----- Passage shown

PaperScraper/Modules.py

# NeurIPS webpages that contain paper proceedings from 1987 - 2018 are in the exact same format. This is the scraper.
import PyPDF4
from PyPDF4 import PdfFileReader
from bs4 import BeautifulSoup
import requests
import io
import csv
from ResearchPaper import ResearchPaper

from pdfminer.pdfinterp import PDFResourceManager, PDFPageInterpreter
from pdfminer.converter import TextConverter
from pdfminer.layout import LAParams
from pdfminer.pdfpage import PDFPage
from io import StringIO

class modules:
    staticmethod

    def get_pdf_from_fp(f, remove_newline=True):
        rsrcmgr = PDFResourceManager()
        retstr = StringIO()
        codec = "utf-8"
        laparams = LAParams()
        device = TextConverter(rsrcmgr, retstr, codec=codec, laparams=laparams)

        interpreter = PDFPageInterpreter(rsrcmgr, device)
        password = ""
        maxpages = 0
        caching = True
        pagenos = set()

----------
----- Dataset excerpt

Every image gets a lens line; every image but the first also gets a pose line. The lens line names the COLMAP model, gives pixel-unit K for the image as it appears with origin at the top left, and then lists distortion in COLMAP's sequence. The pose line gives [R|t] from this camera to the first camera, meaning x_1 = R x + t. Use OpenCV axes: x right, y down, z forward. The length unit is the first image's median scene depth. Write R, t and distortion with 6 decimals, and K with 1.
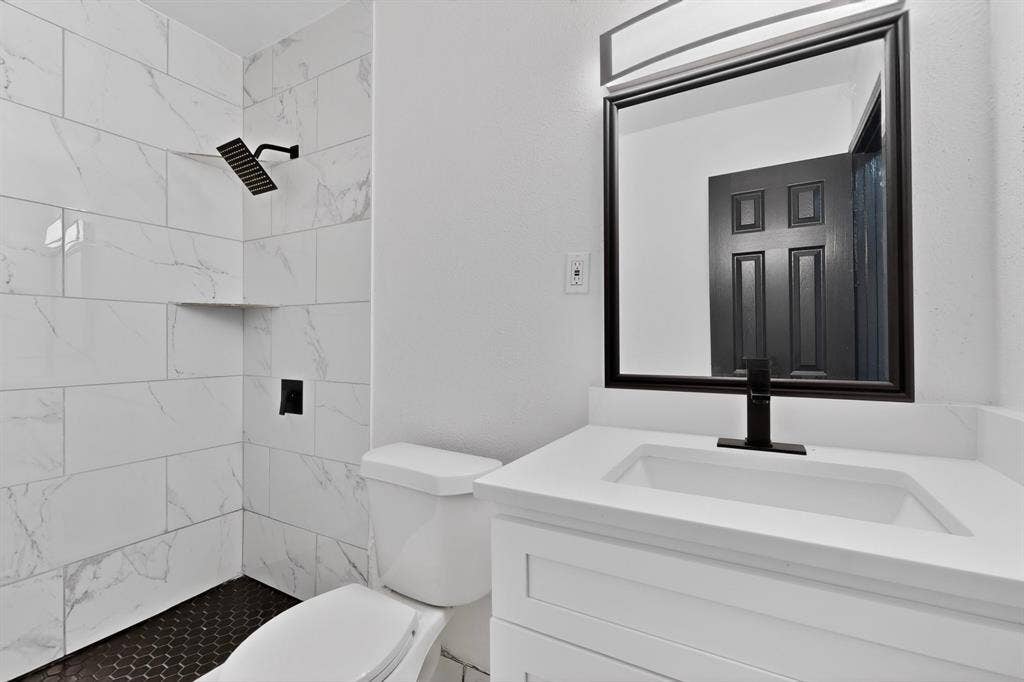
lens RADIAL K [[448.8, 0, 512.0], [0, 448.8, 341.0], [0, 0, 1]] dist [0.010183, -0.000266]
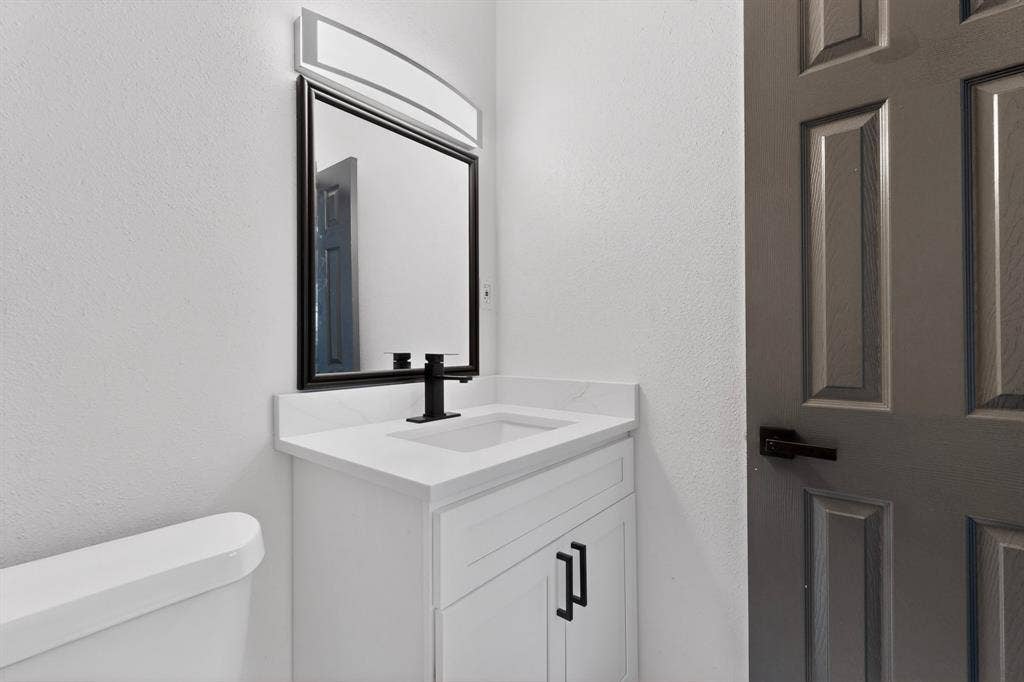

----------

#### Activity A
Decide whether each statement agrees with the PaperScraper code. For each, answer yes or no and quote the exact words from the code that settle it.
(i) The code imports BeautifulSoup from bs4.
(ii) The codec variable is set to "ascii".
(iii) The maxpages variable is set to 0.
#### Activity B
Extend the PaperScraper code, beginning right after its last line.
The data is not needed for this work.

#### Response A
(i) Yes: "from bs4 import BeautifulSoup"
(ii) No: "codec = "utf-8""
(iii) Yes: "maxpages = 0"

#### Response B
        for page in PDFPage.get_pages(
            f,
            pagenos,
            maxpages=maxpages,
            password=password,
            caching=caching,
            check_extractable=True,
        ):
            interpreter.process_page(page)

        text = retstr.getvalue()

        f.close()
        device.close()
        retstr.close()

        # TODO
        text = text.replace("\0", "")
        if remove_newline:
            text = text.replace("\n", " ")  # removes newlines

        return text

    # TODO doesn't work for those autodownload bad boys
    def pdf_string_from_url(pdf_url):
        r = requests.get(pdf_url)
        f = io.BytesIO(r.content)
        return modules.get_pdf_from_fp(f)